> _EXERCISE_:
Below are the entries. Transcribe exactly the lines from the one with "17: (111, 204, 1.79)" through the one with "39: (267, 275, 3.08)", ends included, and leave out all others.
*** Opening RECORDS ***
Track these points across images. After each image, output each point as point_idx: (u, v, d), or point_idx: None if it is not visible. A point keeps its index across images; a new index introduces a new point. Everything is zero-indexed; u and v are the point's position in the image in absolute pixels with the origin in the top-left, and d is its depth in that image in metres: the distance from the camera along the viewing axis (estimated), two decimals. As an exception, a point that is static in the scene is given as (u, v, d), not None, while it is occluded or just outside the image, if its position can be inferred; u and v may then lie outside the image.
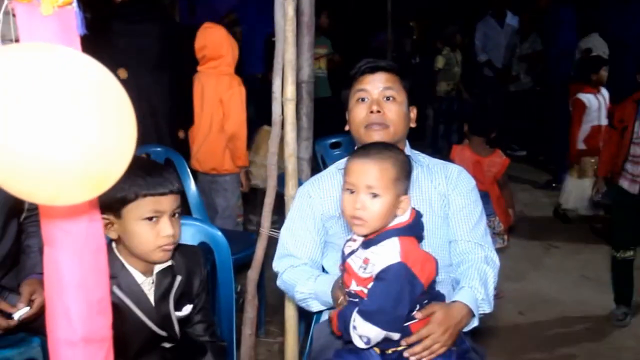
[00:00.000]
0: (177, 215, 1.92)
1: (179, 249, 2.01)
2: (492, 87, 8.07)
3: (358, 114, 2.21)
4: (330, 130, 4.42)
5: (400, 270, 1.73)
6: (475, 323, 1.98)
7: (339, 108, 2.36)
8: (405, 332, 1.81)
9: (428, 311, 1.84)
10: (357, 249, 1.84)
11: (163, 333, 1.95)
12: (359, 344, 1.77)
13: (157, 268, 1.95)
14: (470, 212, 2.22)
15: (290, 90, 2.52)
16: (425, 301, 1.84)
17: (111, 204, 1.79)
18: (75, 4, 1.07)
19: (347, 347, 1.89)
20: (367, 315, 1.74)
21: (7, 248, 2.34)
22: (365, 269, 1.79)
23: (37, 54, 0.97)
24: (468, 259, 2.16)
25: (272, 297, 3.84)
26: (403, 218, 1.82)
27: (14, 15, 1.06)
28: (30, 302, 2.24)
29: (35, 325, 2.34)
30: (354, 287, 1.83)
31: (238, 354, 2.69)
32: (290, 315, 2.70)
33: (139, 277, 1.92)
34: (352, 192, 1.83)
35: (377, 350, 1.82)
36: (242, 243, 3.53)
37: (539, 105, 7.90)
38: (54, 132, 0.90)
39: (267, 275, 3.08)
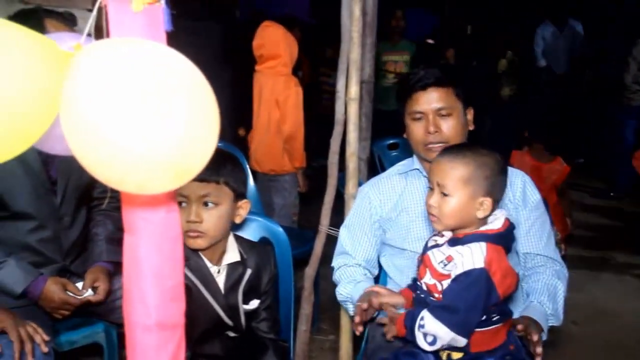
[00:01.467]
0: (210, 205, 1.93)
1: (251, 245, 2.06)
2: (551, 92, 7.93)
3: (416, 132, 2.21)
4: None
5: (481, 276, 1.72)
6: (543, 338, 1.97)
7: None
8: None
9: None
10: (442, 245, 1.85)
11: (229, 322, 2.00)
12: (423, 344, 1.77)
13: (226, 259, 2.00)
14: (540, 226, 2.24)
15: (355, 90, 2.54)
16: (497, 317, 1.81)
17: None
18: (163, 1, 1.11)
19: (404, 350, 1.91)
20: (438, 314, 1.74)
21: (76, 235, 2.42)
22: (445, 265, 1.79)
23: (128, 48, 1.01)
24: (539, 273, 2.19)
25: (324, 295, 3.86)
26: (495, 225, 1.81)
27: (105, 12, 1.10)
28: (93, 289, 2.32)
29: (98, 312, 2.42)
30: (427, 279, 1.84)
31: (293, 350, 2.72)
32: (345, 313, 2.72)
33: (208, 264, 1.97)
34: (431, 189, 1.87)
35: (444, 355, 1.82)
36: (298, 240, 3.55)
37: (595, 111, 7.74)
38: (144, 122, 0.94)
39: (321, 273, 3.10)
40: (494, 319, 1.80)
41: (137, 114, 0.93)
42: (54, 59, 1.02)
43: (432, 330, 1.74)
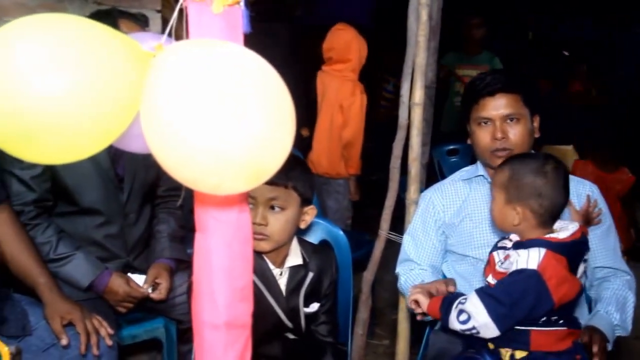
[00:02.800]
0: (277, 209, 1.94)
1: (314, 248, 2.07)
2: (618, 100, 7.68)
3: (481, 138, 2.18)
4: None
5: (532, 277, 1.74)
6: (608, 348, 1.93)
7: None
8: (517, 339, 1.81)
9: None
10: (508, 247, 1.88)
11: (289, 324, 2.01)
12: (453, 321, 1.82)
13: (289, 262, 2.01)
14: (608, 237, 2.21)
15: (419, 95, 2.52)
16: (561, 321, 1.82)
17: None
18: (242, 3, 1.12)
19: (465, 355, 1.91)
20: (484, 297, 1.78)
21: (140, 232, 2.47)
22: (502, 263, 1.84)
23: (207, 49, 1.02)
24: (608, 282, 2.15)
25: (378, 300, 3.85)
26: (560, 235, 1.82)
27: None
28: (154, 285, 2.35)
29: (159, 308, 2.46)
30: (490, 278, 1.88)
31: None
32: (403, 319, 2.70)
33: (270, 266, 1.98)
34: None
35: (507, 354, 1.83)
36: (354, 243, 3.54)
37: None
38: (222, 123, 0.94)
39: (376, 278, 3.08)
40: (556, 321, 1.81)
41: (215, 115, 0.94)
42: (136, 59, 1.04)
43: (471, 309, 1.79)
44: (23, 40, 0.96)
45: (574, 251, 1.83)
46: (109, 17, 2.11)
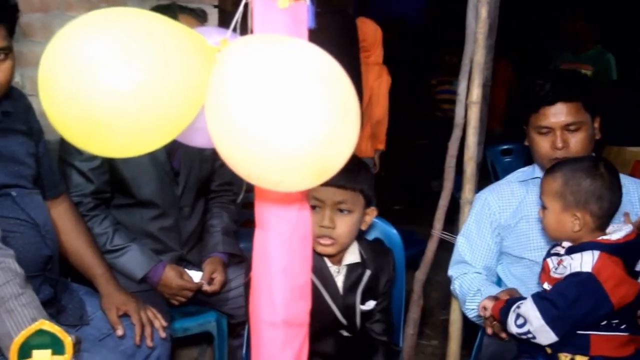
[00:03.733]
0: (344, 212, 1.94)
1: (371, 246, 2.06)
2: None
3: (541, 146, 2.13)
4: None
5: (588, 280, 1.73)
6: None
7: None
8: (577, 343, 1.78)
9: None
10: (562, 252, 1.86)
11: (344, 321, 2.00)
12: (511, 324, 1.81)
13: (346, 260, 2.00)
14: None
15: (476, 93, 2.48)
16: (623, 326, 1.78)
17: None
18: (308, -1, 1.11)
19: (519, 358, 1.89)
20: (538, 301, 1.78)
21: (194, 225, 2.49)
22: (556, 269, 1.83)
23: (272, 44, 1.01)
24: None
25: (427, 300, 3.80)
26: (614, 236, 1.79)
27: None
28: (210, 279, 2.37)
29: (211, 301, 2.48)
30: (546, 285, 1.86)
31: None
32: (455, 320, 2.66)
33: (328, 263, 1.98)
34: None
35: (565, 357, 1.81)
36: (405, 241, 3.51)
37: None
38: (286, 119, 0.93)
39: (426, 277, 3.05)
40: (618, 325, 1.78)
41: (279, 110, 0.93)
42: (202, 53, 1.04)
43: (526, 313, 1.78)
44: (92, 34, 0.97)
45: (629, 252, 1.80)
46: (169, 11, 2.12)
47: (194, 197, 2.47)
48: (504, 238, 2.26)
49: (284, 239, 1.19)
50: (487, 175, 4.12)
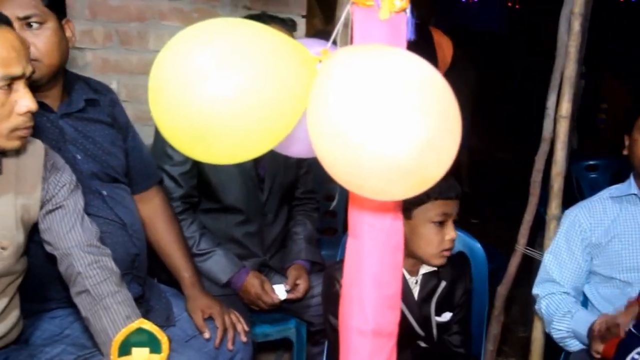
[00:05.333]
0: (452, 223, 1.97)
1: (448, 257, 2.04)
2: None
3: None
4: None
5: None
6: None
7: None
8: None
9: None
10: None
11: (421, 332, 1.99)
12: None
13: (423, 270, 1.99)
14: None
15: (566, 108, 2.43)
16: None
17: (404, 204, 1.86)
18: (409, 10, 1.11)
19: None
20: None
21: (277, 232, 2.52)
22: None
23: (373, 55, 1.02)
24: None
25: (507, 316, 3.74)
26: None
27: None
28: (293, 286, 2.39)
29: (292, 308, 2.50)
30: None
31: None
32: (537, 338, 2.61)
33: (405, 274, 1.97)
34: None
35: None
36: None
37: None
38: (388, 128, 0.94)
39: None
40: None
41: (381, 120, 0.94)
42: (304, 63, 1.06)
43: None
44: (200, 44, 1.00)
45: None
46: (260, 21, 2.14)
47: (278, 204, 2.51)
48: (594, 257, 2.20)
49: (377, 249, 1.19)
50: (571, 191, 4.01)
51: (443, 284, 2.03)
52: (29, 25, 1.78)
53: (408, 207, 1.86)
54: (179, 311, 2.09)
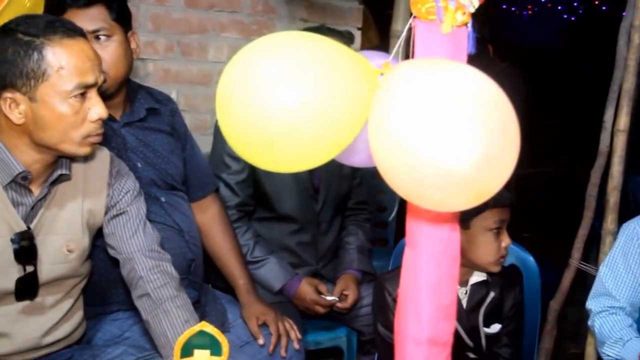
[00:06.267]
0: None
1: None
2: None
3: None
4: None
5: None
6: None
7: None
8: None
9: None
10: None
11: (470, 343, 1.99)
12: None
13: (472, 280, 1.99)
14: None
15: (624, 122, 2.40)
16: None
17: (462, 214, 1.88)
18: (470, 24, 1.13)
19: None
20: None
21: (330, 241, 2.55)
22: None
23: (434, 68, 1.04)
24: None
25: (557, 332, 3.68)
26: None
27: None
28: (341, 295, 2.41)
29: (343, 317, 2.52)
30: None
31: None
32: (590, 354, 2.57)
33: None
34: None
35: None
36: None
37: None
38: (448, 140, 0.96)
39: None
40: None
41: (441, 132, 0.96)
42: (365, 76, 1.08)
43: None
44: (265, 57, 1.04)
45: None
46: (318, 33, 2.19)
47: (332, 213, 2.54)
48: None
49: (433, 259, 1.20)
50: (627, 206, 3.94)
51: (492, 294, 2.02)
52: (97, 38, 1.86)
53: (466, 217, 1.87)
54: (233, 317, 2.13)
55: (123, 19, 1.94)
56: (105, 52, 1.86)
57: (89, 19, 1.85)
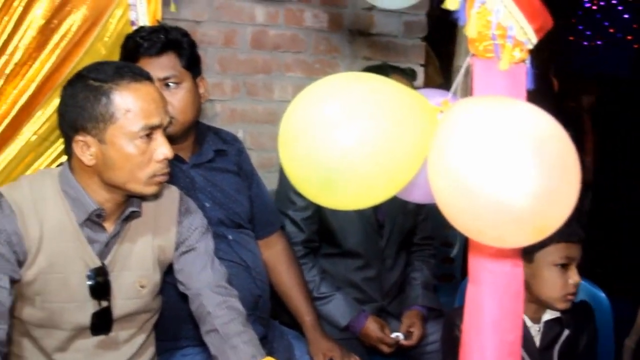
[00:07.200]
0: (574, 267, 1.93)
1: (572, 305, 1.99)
2: None
3: None
4: None
5: None
6: None
7: None
8: None
9: None
10: None
11: None
12: None
13: (546, 317, 1.95)
14: None
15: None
16: None
17: (525, 247, 1.86)
18: (528, 60, 1.14)
19: None
20: None
21: (395, 277, 2.55)
22: None
23: (493, 106, 1.05)
24: None
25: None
26: None
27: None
28: (407, 333, 2.40)
29: (410, 354, 2.49)
30: None
31: None
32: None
33: (527, 321, 1.94)
34: None
35: None
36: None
37: None
38: (508, 176, 0.96)
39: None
40: None
41: (501, 168, 0.97)
42: (424, 113, 1.10)
43: None
44: (327, 97, 1.07)
45: None
46: (381, 71, 2.22)
47: (397, 249, 2.53)
48: None
49: (497, 295, 1.20)
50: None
51: (566, 332, 1.97)
52: (167, 85, 1.94)
53: (530, 250, 1.84)
54: (300, 353, 2.14)
55: (192, 65, 2.01)
56: (174, 98, 1.93)
57: (160, 66, 1.92)
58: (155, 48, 1.92)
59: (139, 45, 1.92)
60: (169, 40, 1.94)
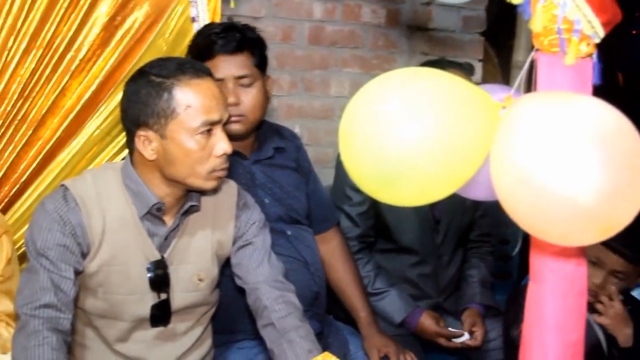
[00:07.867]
0: (616, 281, 1.96)
1: None
2: None
3: None
4: None
5: None
6: None
7: None
8: None
9: None
10: None
11: None
12: None
13: None
14: None
15: None
16: None
17: None
18: (595, 55, 1.11)
19: None
20: None
21: (452, 274, 2.52)
22: None
23: (558, 101, 1.03)
24: None
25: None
26: None
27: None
28: (470, 332, 2.37)
29: (472, 354, 2.45)
30: None
31: None
32: None
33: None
34: None
35: None
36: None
37: None
38: (573, 174, 0.94)
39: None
40: None
41: (566, 165, 0.95)
42: (487, 109, 1.09)
43: None
44: (389, 92, 1.07)
45: None
46: (439, 66, 2.18)
47: (453, 246, 2.51)
48: None
49: (559, 294, 1.17)
50: None
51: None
52: (242, 84, 1.96)
53: None
54: (354, 349, 2.14)
55: (263, 64, 2.04)
56: (247, 97, 1.96)
57: (236, 65, 1.95)
58: (232, 46, 1.94)
59: (213, 43, 1.94)
60: (245, 38, 1.97)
*** Closing RECORDS ***
> _SOLUTION TO THIS EXERCISE_:
17: (111, 204, 1.79)
18: (75, 4, 1.07)
19: (347, 347, 1.89)
20: (367, 315, 1.74)
21: (7, 248, 2.34)
22: (365, 269, 1.79)
23: (37, 54, 0.97)
24: (468, 259, 2.16)
25: (272, 297, 3.84)
26: (403, 218, 1.82)
27: (14, 15, 1.06)
28: (30, 302, 2.24)
29: (35, 325, 2.34)
30: (354, 287, 1.83)
31: (238, 354, 2.69)
32: (290, 315, 2.70)
33: (139, 277, 1.92)
34: (352, 192, 1.83)
35: (377, 350, 1.82)
36: (242, 243, 3.53)
37: (539, 105, 7.90)
38: (54, 132, 0.90)
39: (267, 275, 3.08)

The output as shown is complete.